Cumhurbaşkanı Erdoğan: Kalkınmış ve zengin Batılı ülkeler mülteci krizinde sınıfta kaldı

Cumhurbaşkanı Erdoğan, "Kalkınmış ve zengin Batılı ülkeler mülteci krizinde sınıfta kaldı. Zengin bazı Arap ülkeleri de aynı durumda." dedi.

Cumhurbaşkanı Erdoğan: Kalkınmış ve zengin Batılı ülkeler mülteci krizinde sınıfta kaldı

Türkiye Cumhurbaşkanı Recep Tayyip Erdoğan, 1. Küresel Mülteci Forumu'na katılmak üzere bulunduğu Cenevre'de, gazetecilerin sorularını yanıtladı, gündeme ilişkin değerlendirmeler yaptı.

Birleşmiş Milletler (BM) Küresel Mülteci Forumu'na katılmak üzere bulunduğu Cenevre'de hem ikili görüşmeler yaptıklarını hem de mülteci krizi konusundaki görüşlerini BM nezdinde dile getirdiklerini belirten Erdoğan, "İlk olarak Somali Başbakanını kabul ettim, ikili ilişkilerimizi ve Doğu Afrika bölgesindeki gelişmeleri ele aldık." diye konuştu.

Bir ramazan günü Somali'ye ilk gittiğinde, büyük bir insani krizle karşılaştıklarını anımsatan Cumhurbaşkanı Erdoğan, bugün Somali'de durumun her geçen gün iyiye gittiğini vurgulayarak, "Hamdolsun artık böyle bir Somali ile karşı karşıyayız.

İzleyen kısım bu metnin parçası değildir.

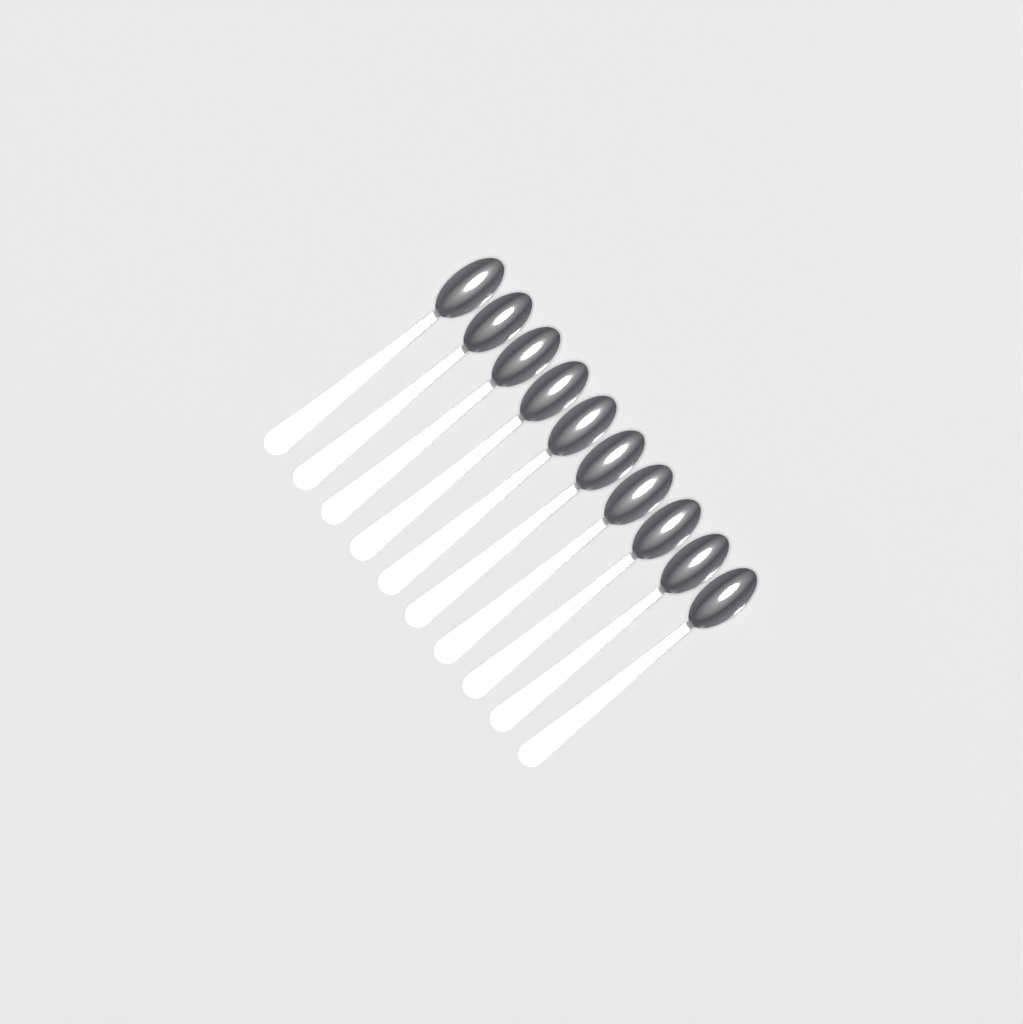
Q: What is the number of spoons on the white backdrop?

Ekonomiden güvenlik ve sağlığa kadar her alanda Somali'de güçlü bir mevcudiyete sahibiz. Somali, mağdur ve mazluma sahip çıkma politikamızın en güzel örneklerinden biridir." ifadesini kullandı. 

Avrupa'da bulunan vatandaşlarla da toplantı yaptığını aktaran Erdoğan, yurt dışında yaşayan ve sayıları 6 milyona yaklaşan Türk vatandaşlarının her zaman yanında olduklarını ve olmaya devam edeceklerini bildirdi. 

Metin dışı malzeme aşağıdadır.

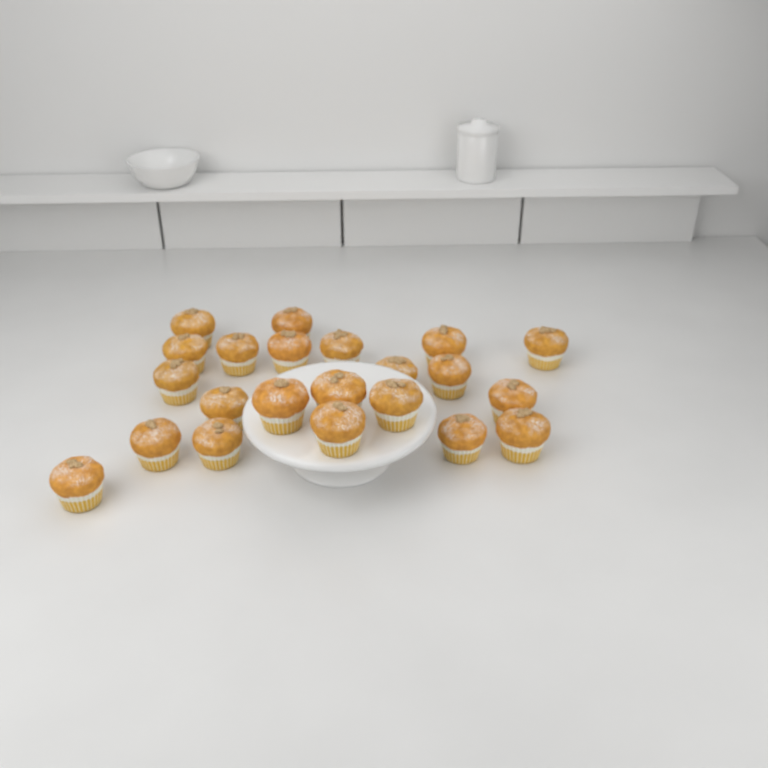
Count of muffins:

Erdoğan, "Onların hem Türkiye ile bağlarını güçlü tutmalarını hem de bulundukları ülkelerde başarılı olmalarını önemsiyoruz. Bu iki hedef arasında bir çelişki de görmüyoruz. Son dönemde, bazı ülkelerde yükselen Türkiye ve İslam karşıtlığına karşı mücadele etmeye de devam edeceğiz." diye konuştu.

"Dünyada en fazla sığınmacıya ev sahipliği yapan ülkeyiz"

Birleşmiş Milletler Küresel Mülteci Forumu'na eş başkanlık yaptığını ve foruma hitap ettiğini belirten Cumhurbaşkanı Erdoğan, bugün dünya genelinde 260 milyona yakın göçmen, 71 milyonun üzerinde yerlerinden edilmiş kişi ve 25 milyonu aşkın mülteci olduğunu bildirdi. 

"Birleşmiş Milletler verilerine göre, dünyada en fazla sığınmacıya ev sahipliği yapan ülkeyiz." diyen Erdoğan, Türkiye'nin insani yardımlarda da milli hasılaya göre dünyanın birinci sırasında geldiğini açıkladı.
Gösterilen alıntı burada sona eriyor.